__Aim of the exercise__.
Identify each line below that contains the word "lines", and copy it out.

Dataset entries
● ● ● ● ●
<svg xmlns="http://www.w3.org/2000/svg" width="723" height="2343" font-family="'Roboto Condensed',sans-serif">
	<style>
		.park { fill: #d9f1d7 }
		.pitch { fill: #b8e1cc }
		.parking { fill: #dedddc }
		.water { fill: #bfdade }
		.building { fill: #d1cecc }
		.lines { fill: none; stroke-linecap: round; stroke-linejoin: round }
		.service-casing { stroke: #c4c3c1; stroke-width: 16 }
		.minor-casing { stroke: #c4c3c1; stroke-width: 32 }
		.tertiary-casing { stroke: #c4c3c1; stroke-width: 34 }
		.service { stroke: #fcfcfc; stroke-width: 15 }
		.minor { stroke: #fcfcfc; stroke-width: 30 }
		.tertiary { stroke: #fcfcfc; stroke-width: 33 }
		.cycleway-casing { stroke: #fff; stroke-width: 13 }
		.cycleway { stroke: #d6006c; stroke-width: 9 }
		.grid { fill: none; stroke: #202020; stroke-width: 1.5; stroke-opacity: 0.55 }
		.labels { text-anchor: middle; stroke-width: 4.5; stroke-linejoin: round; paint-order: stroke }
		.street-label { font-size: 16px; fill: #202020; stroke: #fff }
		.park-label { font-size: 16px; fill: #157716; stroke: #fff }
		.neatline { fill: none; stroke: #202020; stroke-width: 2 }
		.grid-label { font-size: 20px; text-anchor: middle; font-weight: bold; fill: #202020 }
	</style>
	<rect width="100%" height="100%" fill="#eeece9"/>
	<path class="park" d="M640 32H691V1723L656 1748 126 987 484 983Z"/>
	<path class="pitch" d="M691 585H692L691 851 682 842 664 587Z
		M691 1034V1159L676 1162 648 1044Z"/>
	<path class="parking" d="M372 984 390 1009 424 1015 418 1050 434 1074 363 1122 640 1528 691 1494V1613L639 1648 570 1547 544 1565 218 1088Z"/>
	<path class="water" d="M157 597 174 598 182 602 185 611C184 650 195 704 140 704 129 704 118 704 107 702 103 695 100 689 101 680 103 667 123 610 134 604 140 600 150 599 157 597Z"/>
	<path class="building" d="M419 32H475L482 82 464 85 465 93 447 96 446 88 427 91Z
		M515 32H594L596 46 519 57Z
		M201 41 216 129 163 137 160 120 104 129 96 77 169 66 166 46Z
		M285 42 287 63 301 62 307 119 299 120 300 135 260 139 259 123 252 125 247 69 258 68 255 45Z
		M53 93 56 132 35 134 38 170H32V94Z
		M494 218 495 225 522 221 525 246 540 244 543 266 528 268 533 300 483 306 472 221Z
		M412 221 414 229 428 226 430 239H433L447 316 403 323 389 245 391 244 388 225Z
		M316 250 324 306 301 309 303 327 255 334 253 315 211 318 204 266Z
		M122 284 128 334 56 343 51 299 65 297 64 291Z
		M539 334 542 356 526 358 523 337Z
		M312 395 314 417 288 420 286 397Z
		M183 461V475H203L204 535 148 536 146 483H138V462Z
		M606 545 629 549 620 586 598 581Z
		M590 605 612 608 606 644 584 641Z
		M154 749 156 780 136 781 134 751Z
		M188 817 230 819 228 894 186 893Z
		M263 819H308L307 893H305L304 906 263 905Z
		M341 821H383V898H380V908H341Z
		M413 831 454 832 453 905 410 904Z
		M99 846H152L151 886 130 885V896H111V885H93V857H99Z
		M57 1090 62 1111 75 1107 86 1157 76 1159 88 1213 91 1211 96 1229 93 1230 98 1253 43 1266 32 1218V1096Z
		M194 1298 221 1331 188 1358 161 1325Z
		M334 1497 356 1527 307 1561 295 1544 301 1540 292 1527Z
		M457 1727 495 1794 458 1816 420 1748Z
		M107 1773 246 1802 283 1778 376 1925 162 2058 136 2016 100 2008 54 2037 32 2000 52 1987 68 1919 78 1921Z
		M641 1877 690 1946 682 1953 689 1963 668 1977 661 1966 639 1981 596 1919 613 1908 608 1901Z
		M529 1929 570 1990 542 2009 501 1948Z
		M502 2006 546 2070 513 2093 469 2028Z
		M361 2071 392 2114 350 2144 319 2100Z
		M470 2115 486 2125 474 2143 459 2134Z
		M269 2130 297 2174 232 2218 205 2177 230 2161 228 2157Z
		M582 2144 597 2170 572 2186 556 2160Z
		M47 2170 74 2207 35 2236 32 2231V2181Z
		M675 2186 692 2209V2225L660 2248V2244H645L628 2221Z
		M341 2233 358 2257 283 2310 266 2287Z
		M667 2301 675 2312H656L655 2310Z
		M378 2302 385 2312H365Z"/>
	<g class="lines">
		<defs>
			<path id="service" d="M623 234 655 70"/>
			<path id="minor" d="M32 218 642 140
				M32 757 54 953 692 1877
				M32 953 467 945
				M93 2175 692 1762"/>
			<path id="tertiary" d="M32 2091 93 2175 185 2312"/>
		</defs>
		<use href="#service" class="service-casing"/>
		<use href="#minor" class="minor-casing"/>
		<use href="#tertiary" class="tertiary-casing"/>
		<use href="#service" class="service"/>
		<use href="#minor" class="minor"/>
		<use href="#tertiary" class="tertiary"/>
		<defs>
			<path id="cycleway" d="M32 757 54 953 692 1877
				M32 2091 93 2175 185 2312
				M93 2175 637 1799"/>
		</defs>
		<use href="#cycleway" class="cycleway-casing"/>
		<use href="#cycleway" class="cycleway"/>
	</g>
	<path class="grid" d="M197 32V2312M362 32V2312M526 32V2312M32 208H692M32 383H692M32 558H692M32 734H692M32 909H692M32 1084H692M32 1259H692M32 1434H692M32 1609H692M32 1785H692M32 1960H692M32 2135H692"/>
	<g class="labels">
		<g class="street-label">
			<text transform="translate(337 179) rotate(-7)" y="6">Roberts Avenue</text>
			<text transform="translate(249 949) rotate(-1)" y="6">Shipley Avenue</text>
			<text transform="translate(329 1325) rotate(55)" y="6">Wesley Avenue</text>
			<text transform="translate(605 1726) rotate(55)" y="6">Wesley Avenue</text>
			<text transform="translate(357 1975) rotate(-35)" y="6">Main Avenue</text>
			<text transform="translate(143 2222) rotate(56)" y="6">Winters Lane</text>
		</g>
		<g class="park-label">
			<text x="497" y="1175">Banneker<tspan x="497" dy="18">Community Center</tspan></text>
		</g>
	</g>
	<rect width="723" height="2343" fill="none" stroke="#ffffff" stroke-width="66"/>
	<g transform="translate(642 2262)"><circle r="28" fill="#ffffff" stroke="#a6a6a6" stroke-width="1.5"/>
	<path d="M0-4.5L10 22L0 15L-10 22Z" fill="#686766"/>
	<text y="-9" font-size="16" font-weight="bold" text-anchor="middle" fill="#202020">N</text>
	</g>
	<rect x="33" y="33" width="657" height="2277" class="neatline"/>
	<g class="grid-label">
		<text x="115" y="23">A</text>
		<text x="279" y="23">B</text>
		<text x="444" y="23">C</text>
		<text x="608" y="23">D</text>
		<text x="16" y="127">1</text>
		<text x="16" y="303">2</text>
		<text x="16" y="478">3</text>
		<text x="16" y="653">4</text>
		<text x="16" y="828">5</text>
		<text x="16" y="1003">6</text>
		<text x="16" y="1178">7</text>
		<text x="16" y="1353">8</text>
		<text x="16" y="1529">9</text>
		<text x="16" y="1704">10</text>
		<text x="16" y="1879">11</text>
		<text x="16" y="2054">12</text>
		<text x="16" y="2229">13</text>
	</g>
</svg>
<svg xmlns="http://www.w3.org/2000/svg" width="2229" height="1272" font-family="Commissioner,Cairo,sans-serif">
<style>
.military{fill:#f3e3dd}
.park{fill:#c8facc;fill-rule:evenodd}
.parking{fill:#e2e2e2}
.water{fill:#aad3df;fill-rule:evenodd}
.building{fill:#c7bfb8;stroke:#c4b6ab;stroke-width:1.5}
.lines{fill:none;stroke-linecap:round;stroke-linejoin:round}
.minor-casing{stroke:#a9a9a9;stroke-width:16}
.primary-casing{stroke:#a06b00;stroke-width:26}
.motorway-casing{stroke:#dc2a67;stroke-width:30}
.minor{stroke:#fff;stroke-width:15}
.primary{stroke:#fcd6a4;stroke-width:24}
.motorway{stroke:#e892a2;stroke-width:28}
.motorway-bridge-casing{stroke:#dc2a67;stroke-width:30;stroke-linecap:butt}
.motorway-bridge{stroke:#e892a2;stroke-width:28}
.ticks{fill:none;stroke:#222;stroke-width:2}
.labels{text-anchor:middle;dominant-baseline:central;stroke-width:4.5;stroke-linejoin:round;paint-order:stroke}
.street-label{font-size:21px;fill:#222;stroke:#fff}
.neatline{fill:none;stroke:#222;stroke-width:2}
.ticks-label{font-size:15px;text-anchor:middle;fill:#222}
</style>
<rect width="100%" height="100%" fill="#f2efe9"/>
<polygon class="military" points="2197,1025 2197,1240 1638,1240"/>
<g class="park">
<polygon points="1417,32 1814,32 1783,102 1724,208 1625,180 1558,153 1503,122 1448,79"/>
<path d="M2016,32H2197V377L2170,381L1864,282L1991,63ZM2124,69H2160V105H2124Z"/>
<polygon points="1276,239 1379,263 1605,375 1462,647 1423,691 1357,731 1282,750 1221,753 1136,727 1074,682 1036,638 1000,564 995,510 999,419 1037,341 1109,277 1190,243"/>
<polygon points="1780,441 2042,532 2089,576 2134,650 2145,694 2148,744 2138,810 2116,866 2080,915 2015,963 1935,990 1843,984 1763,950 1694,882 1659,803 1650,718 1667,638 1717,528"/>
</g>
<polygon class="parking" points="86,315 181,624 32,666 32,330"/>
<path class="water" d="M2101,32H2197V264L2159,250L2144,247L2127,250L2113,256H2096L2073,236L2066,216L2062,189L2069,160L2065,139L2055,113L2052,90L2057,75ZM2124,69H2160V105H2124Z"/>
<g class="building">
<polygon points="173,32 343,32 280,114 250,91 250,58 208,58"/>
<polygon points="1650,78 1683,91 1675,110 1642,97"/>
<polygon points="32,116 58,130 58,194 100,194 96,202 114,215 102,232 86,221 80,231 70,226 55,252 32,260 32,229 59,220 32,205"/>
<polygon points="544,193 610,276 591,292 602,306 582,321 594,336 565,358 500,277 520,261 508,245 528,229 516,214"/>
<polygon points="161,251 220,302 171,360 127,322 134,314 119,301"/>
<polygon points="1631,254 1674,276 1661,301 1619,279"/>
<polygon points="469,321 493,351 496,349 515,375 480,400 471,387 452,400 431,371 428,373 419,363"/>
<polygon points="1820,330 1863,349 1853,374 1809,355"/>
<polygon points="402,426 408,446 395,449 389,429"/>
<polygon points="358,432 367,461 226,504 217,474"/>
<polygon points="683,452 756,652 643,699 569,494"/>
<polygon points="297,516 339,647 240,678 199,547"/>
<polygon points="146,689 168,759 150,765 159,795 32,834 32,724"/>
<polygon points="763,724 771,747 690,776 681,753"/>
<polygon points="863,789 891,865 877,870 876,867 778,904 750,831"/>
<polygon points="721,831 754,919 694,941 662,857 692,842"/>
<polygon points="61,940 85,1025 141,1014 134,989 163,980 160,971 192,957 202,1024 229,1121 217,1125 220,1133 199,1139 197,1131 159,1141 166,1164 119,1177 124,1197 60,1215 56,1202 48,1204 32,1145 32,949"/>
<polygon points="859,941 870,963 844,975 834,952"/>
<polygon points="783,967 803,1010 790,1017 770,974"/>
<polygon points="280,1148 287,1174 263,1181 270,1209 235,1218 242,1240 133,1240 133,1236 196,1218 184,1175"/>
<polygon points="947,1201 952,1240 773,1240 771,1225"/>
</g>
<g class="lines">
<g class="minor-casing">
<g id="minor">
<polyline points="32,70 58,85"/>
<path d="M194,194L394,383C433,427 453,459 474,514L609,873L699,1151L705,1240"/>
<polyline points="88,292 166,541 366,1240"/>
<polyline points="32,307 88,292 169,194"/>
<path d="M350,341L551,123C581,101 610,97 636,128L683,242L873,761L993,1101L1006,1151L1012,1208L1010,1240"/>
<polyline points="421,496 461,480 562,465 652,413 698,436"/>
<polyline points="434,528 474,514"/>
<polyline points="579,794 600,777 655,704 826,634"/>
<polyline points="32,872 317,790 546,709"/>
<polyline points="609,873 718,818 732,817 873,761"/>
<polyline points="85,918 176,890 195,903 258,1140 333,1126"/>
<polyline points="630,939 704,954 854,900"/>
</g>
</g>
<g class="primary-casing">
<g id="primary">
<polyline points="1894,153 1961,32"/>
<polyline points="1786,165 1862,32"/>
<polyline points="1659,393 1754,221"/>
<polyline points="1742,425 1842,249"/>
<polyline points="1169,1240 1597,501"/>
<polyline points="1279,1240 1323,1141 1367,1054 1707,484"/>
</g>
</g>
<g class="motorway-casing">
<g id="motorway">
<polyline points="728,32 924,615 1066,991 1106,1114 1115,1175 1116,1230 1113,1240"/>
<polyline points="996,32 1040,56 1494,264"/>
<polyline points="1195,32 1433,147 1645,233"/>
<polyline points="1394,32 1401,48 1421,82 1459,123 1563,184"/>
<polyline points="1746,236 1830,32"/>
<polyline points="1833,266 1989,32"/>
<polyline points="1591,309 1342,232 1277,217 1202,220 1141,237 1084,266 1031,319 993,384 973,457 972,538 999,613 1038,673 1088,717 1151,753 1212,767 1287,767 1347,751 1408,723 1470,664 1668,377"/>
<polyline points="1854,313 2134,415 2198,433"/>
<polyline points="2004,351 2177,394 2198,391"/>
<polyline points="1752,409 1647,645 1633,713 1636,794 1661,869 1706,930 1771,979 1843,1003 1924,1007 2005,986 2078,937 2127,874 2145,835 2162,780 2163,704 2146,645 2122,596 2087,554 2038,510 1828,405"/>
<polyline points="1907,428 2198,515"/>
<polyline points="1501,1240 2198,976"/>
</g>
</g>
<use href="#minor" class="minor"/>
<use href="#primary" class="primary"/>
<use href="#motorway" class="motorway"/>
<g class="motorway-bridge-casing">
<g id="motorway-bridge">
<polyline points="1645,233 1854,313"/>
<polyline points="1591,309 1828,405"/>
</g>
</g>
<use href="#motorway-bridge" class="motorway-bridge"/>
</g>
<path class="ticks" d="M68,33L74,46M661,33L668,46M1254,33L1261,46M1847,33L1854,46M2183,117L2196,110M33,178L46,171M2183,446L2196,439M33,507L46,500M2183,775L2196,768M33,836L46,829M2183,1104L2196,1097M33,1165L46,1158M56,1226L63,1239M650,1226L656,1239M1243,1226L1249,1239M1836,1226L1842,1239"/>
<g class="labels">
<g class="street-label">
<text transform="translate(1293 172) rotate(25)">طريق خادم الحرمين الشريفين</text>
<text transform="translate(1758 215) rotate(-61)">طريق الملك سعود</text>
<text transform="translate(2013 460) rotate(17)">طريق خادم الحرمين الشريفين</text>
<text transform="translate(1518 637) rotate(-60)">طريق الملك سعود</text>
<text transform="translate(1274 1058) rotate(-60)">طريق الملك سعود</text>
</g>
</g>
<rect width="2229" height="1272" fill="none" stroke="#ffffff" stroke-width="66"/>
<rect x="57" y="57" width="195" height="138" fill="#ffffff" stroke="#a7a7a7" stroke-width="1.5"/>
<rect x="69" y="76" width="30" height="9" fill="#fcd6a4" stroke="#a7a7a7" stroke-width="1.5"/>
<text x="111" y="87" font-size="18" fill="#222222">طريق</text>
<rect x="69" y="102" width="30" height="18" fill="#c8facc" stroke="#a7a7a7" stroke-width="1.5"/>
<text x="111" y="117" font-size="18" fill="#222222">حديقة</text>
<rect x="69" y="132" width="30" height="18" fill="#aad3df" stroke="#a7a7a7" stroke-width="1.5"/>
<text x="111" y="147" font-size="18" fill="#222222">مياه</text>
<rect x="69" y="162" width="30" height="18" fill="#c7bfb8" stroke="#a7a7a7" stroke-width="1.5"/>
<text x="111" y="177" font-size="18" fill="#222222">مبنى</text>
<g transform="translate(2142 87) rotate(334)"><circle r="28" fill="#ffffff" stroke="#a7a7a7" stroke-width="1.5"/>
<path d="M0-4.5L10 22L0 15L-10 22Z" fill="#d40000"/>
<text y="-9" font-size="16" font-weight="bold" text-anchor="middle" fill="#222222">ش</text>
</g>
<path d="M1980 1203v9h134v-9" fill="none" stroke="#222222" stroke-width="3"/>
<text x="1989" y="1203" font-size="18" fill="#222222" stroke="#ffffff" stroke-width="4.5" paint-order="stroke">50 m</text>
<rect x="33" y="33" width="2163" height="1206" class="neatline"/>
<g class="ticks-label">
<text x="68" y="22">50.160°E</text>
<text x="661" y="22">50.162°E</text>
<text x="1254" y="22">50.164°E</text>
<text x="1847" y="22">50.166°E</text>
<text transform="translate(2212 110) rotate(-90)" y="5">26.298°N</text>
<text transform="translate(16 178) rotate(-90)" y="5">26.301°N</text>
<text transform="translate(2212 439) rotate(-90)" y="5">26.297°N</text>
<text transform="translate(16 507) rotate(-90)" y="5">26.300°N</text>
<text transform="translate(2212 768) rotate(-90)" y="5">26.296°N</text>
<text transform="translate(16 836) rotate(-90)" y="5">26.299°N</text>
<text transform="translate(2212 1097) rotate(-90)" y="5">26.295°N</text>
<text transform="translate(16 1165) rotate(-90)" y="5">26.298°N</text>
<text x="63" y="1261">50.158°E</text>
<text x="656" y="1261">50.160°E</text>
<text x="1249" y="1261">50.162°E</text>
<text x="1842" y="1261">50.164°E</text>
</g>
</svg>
● ● ● ● ●
__Answer for this exercise__.
		.lines { fill: none; stroke-linecap: round; stroke-linejoin: round }
	<g class="lines">
.lines{fill:none;stroke-linecap:round;stroke-linejoin:round}
<g class="lines">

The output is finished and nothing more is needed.